I tested putting the Fire in my K3 Oberon, it's just slightly too big corner to corner to get it in.  Maybe if you stretched the 2 opposing leather corner straps it might fit, I didn't want to try it since I plan on keeping my K3 in the Oberon.  I got the Marware leather case for the Fire, I'm pretty happy with that case, I use the folding option a lot to sit the Fire on a desk in landscape mode.


----------



## parakeetgirl (Feb 27, 2009)

My Oberon K3 case works nicely for the Fire, which is great, because I still love it.


----------



## Seamonkey (Dec 2, 2008)

My Oberon K3 case worked just fine.  

My Crazy Digital K3 case did not work at all.
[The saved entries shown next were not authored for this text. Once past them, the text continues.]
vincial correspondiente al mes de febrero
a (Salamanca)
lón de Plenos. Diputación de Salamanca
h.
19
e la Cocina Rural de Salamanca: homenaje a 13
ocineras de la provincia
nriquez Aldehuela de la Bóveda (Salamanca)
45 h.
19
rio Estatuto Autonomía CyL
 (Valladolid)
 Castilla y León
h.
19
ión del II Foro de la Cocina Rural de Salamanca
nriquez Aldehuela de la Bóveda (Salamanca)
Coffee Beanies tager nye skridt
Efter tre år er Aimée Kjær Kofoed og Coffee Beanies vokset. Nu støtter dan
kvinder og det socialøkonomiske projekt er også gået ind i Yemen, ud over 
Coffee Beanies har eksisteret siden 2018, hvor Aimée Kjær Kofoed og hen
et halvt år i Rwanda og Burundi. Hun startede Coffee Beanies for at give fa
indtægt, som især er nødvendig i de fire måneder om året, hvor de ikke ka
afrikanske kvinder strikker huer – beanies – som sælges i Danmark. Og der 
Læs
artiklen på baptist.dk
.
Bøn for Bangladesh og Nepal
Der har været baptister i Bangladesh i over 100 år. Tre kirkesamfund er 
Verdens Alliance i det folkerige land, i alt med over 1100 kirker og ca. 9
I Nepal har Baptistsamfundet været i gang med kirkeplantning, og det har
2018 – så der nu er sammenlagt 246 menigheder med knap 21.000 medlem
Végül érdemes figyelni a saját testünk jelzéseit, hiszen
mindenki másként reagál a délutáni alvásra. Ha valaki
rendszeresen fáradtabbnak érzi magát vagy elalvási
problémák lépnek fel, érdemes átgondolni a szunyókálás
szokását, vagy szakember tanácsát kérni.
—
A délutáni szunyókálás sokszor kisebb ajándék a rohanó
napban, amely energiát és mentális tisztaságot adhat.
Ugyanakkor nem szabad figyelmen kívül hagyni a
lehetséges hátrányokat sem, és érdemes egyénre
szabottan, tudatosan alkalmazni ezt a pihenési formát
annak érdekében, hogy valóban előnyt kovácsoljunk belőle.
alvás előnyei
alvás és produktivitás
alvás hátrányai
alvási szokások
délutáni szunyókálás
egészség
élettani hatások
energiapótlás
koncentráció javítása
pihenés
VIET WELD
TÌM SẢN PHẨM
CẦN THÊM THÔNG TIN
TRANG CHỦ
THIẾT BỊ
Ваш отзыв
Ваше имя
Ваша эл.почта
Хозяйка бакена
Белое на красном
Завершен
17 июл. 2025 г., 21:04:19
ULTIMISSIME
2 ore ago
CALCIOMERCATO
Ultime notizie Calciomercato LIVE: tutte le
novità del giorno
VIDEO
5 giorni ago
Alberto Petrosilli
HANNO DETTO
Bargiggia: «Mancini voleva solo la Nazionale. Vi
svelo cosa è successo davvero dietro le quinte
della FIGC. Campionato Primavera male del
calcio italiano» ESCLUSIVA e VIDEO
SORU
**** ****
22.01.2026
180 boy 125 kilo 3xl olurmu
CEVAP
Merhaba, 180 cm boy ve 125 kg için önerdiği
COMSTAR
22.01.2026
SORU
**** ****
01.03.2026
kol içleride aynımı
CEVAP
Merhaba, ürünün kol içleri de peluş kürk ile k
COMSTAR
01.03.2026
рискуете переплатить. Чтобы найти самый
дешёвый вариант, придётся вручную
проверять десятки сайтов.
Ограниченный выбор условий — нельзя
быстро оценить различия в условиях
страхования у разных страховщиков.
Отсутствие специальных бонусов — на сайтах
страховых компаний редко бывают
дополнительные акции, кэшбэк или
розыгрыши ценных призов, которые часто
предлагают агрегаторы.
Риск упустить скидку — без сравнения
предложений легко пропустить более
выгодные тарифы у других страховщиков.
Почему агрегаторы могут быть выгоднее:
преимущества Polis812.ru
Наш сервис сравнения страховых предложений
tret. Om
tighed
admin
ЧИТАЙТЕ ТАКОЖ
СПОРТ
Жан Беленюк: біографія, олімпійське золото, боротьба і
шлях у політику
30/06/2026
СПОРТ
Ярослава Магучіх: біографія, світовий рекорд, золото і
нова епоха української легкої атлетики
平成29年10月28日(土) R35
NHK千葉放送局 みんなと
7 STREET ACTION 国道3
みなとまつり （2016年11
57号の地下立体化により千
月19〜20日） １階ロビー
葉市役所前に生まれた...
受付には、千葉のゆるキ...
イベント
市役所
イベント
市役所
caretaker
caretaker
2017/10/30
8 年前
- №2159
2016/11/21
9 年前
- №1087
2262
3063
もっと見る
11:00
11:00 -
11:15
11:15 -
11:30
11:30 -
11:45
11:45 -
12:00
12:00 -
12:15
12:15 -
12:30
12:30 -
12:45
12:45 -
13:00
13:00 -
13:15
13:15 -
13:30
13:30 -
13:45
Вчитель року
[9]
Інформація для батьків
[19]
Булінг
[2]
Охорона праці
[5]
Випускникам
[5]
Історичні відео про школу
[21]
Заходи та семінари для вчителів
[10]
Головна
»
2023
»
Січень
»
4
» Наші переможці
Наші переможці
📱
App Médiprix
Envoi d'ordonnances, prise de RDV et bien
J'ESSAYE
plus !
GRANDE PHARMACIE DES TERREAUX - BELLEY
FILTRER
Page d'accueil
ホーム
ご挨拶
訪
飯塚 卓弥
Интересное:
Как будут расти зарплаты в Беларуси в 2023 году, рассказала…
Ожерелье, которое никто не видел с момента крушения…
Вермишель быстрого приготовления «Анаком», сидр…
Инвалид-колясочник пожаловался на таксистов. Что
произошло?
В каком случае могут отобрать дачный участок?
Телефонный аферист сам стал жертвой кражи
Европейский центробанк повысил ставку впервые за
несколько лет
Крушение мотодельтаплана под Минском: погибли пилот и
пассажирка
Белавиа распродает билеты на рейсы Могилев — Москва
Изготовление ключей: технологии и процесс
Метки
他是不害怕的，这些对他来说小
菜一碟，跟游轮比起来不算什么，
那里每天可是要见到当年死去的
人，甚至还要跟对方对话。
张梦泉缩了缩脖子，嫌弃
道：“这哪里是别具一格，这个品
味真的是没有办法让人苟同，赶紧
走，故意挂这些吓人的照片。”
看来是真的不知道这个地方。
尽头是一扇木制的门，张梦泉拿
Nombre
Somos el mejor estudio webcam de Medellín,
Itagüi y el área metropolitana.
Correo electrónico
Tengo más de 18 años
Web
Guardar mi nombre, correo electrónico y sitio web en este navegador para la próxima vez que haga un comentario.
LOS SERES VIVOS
My Nook Case works really well.


----------



## maries (Dec 29, 2010)

I had one Oberon that it fits in and one it doesn't.  I didn't want to try too hard so I might have been able to get the other one to fit.


----------



## luvmy4brats (Nov 9, 2008)

I have 2 Oberons that fit perfectly and one that doesn't. The one that doesn't was extremely tight on my K3.


----------



## Mark46 (Jan 2, 2011)

K3 cover is a tight fit for the Fire at the corners, but it may stretch out over time and be fine.  I also bought the Oberon cover for the Fire and it's a better fit and has a few features that are nice.  The Oberon site can explain the differences, but it can be configured so it props up for better media viewing.


----------



## Meemo (Oct 27, 2008)

My Oberon K3 cover fit the Fire very snugly.  Almost to the point that I was concerned that it was too snug.  I have an Octovo K3 cover that doesn't work at all - the corner straps don't begin to get on the Fire - I know at least one person who's using an Octovo K3 cover on the Fire.


----------



## MDB (Dec 31, 2010)

As others have already mentioned, my Oberon is very tight on my Fire. I had to really work to get the top left strap over my Fire, and I think it will stretch the straps to the point where my K3 won't fit properly anymore.


----------